Quand on écoute de la musique, on fait fonctionner son cerveau de manière extrêmement large, explique Hervé Platel. Les régions auditives d'abord, et à partir des régions auditives, cette information va être envoyée vers une multitude de régions du cerveau :
« Les régions motrices, par exemple. En entendant de la musique, on a envie de bouger, de battre des mains, des pieds, surtout quand c'est un petit peu rythmé. Et puis, écouter de la musique, c'est essayer de comparer ce qu'on entend avec ce qu'on a déjà entendu. Ça fait fonctionner la mémoire et c'est d'autant plus vrai que si on a fait de la musique, on a fait beaucoup appel à sa mémoire pour mémoriser de nouvelles pièces. Et puis, bien évidemment, la musique, notamment la musique familière, suscite de l'émotion, une émotion qui elle aussi est liée à la mémoire. »
Or, ce que démontrent les chercheurs, ainsi que l'exemple de Marta et nombreux autres, c'est que la mémoire musicale est relativement mieux préservée face à la dégénérescence provoquée par la maladie d'Alzheimer, les patients réagissent positivement à l'écoute des morceaux qui leurs sont familiers.
« Il y a une grande résistance de la mémoire des chansons et des mélodies que les malades auraient appris quand ils étaient jeunes, explique le chercheur. Une habilité qui est d'autant plus prononcée chez les musiciens, chez qui les régions de la mémoire sont très sollicitées par le besoin constant d'apprendre de nouvelles œuvres (ou dans le cas de Marta, maîtriser de nouvelles chorégraphies). « En particulier la mémoire associative, celle qui va permettre de se souvenir d'événements personnels, mais en les reliant spatialement et temporellement.
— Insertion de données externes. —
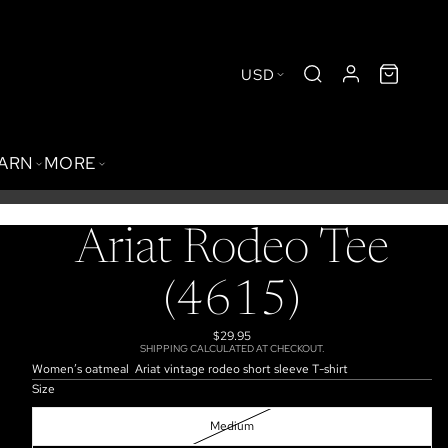
USD
BARN
MORE
Ariat Rodeo Tee
(4615)
$29.95
SHIPPING CALCULATED AT CHECKOUT.
Women’s oatmeal Ariat vintage rodeo short sleeve T-shirt
Size
Medium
Cette mémoire - là est très stimulée par la musique, notamment la musique familière, qui culturellement a un lien fort avec l'histoire personnelle et qui agit sur les émotions et permet de sortir les patients de leur apathie », poursuit le chercheur.
Ainsi les personnes malades retrouvent-elles une partie de leur identité passée, effacée par la perte de la mémoire, mais ce qui est encore plus surprenant, selon les recherches du professeur Platel, elles peuvent retrouver certaines compétences cognitives :
« On ne reconstruit pas la mémoire chez ces patients, mais on continue à stimuler la mémoire qui était encore présente, explique le chercheur. Dans les ateliers qu'il a menés dans le cadre de ses recherches, le professeur Platel s'est rendu compte qu'on pouvait aller même plus loin : _« Nous avons montré que l'on peut leur faire apprendre des mélodies et des chansons nouvelles. On leur propose de chanter une chanson toutes les semaines ou plusieurs fois par semaine. Grâce à la répétition, cette chanson qui, au départ, leur était inconnue, devient familière. Ils se disent : '_Je connais cette chanson, j'ai dû l'apprendre quand j'étais jeune,' parce qu'ils n'ont pas la mémoire de la source, comme on dit dans notre jargon. Ils n'ont pas la capacité à relier cette nouvelle connaissance avec une source contextuelle, ils n'ont plus la mémoire. Un peu comme quand on sent une odeur familière, mais qu'on n'est pas capable de relier à un contexte précis. »
Une découverte majeure dans la prise en charge des patients, selon Hervé Platel :
« On a pu faire la démonstration que les patients Alzheimer, même à un stade avancé, étaient capable d'apprendre de nouvelles informations. Cela permet de dire que malgré l'avancée de la maladie et la destruction de plus en plus forte des régions du cerveau, toute la mémoire n'est pas abolie et qu'on peut travailler avec ces connaissances pour améliorer la qualité de vie des patients, » conclut le chercheur.